→ Belge Alıntısı
━━━

Emsal Mahkeme Kararı İzmir Bölge Adliye Mahkemesi 11. Hukuk Dairesi 2022/406 E. 2022/403 K. 08.03.2022 T.

Görüntülediğiniz mahkeme kararı kesinleşmiş bir karardır.

T.C.
İZMİR
BÖLGE ADLİYE MAHKEMESİ
11. HUKUK DAİRESİ

DOSYA NO : 2022/406
KARAR NO : 2022/403

T Ü R K M İ L L E T İ A D I N A
B Ö L G E A D L İ Y E M A H K E M E S İ K A R A R I

İNCELENEN KARARIN
MAHKEMESİ : İZMİR 1. ASLİYE TİCARET MAHKEMESİ
TARİHİ : 02/12/2021
NUMARASI : 2020/353 Esas 2021/1096 Karar
DAVANIN KONUSU : Tazminat
DAVA TARİHİ : 23.07.2020
KARAR TARİHİ : 08.03.2022
KARAR YAZIM TARİHİ : 08.03.2022

İzmir 1. Asliye Ticaret Mahkemesinin 02.12.2021 tarih 2020/353 Esas 2021/1096 Karar sayılı kararın Dairemizce incelenmesi davacı vekili tarafından istenmiş ve istinaf dilekçesinin süresi içinde verildiği anlaşılmış olmakla, başkan … tarafından düzenlenen rapor dinlenip ve yine dosya içerisindeki dilekçe, layihalar, duruşma tutanakları ve tüm belgeler okunup, incelendi.
GEREĞİ DÜŞÜNÜLDÜ :
DAVA :Davacı vekili, davalı … şirketinin sigortaladığı dava dışı sürücü …’un idaresindeki motosikletin seyir halindeyken direksiyon hakimiyetini kaybetmesi sonucu üzerinde yolcu konumunda bulunan müvekkilinin yaralandığını, motosiklet sürücüsünün asli kusurlu olduğunu davalı … şirketince ödeme yapılmadığını ileri sürerek fazlaya ilişkin hakları saklı kalmak üzere 100,00 TL maddi tazminat isteminde bulunmuştur.
CEVAP : Davalı vekili, davacı talebinin zamamaşımına uğradığını, müvekkilinin poliçe limitiyle sorumlu olduğunu, kusur durumlarının araştırılması gerektiğini, ayrıca müterafik kusur indirimi yapılması ile birlikte hatır taşıması indiriminin de uygulanması gerektiğini ileri sürerek davanın reddini istemiştir.

━━━

→ Kaynak Bilgisi
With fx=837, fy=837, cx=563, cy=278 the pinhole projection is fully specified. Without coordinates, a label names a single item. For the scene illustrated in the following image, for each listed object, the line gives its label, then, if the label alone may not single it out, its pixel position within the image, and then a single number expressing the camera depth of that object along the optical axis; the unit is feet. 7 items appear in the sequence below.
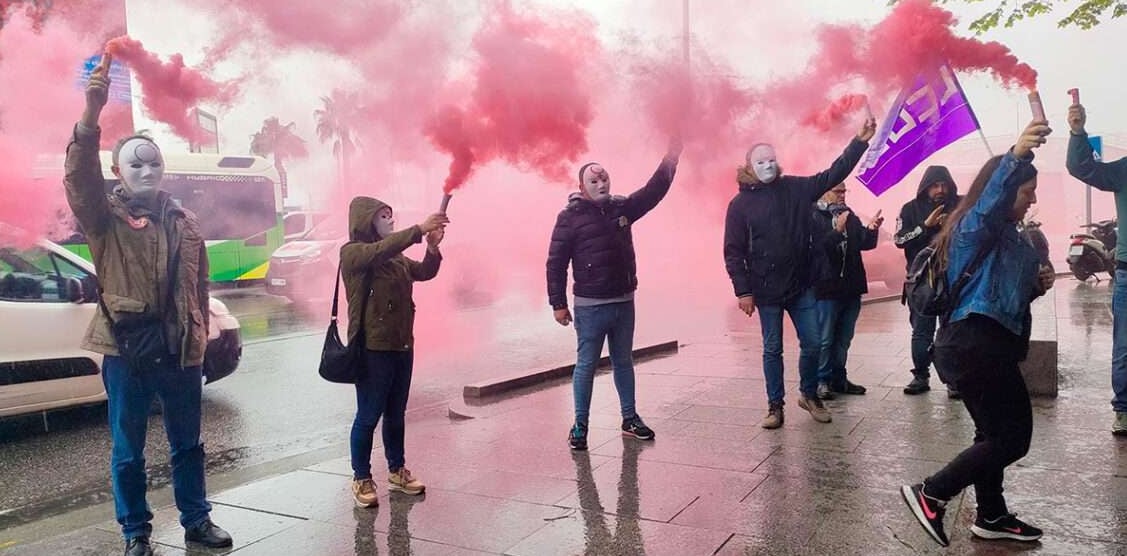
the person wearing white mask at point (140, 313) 11.55
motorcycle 55.31
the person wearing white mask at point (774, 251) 17.39
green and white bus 56.34
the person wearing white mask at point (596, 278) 16.94
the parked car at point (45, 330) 20.49
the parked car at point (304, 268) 65.72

━━━

→ Çalışma Yönergesi A
Mahkeme kararında "İzmir 1. Asliye" ifadesiyle başlayıp "belgeler okunup, incelendi." ifadesiyle biten bölümü lütfen hiç değiştirmeden yazın.
→ Çalışma Yönergesi B
Mahkeme kararındaki "Görüntülediğiniz mahkeme kararı kesinleşmiş bir karardır." cümlesini İngilizceye çevirin.

→ Çözümlü Yanıt A
İzmir 1. Asliye Ticaret Mahkemesinin 02.12.2021 tarih 2020/353 Esas 2021/1096 Karar sayılı kararın Dairemizce incelenmesi davacı vekili tarafından istenmiş ve istinaf dilekçesinin süresi içinde verildiği anlaşılmış olmakla, başkan … tarafından düzenlenen rapor dinlenip ve yine dosya içerisindeki dilekçe, layihalar, duruşma tutanakları ve tüm belgeler okunup, incelendi.

→ Çözümlü Yanıt B
The court decision you are viewing is a final decision.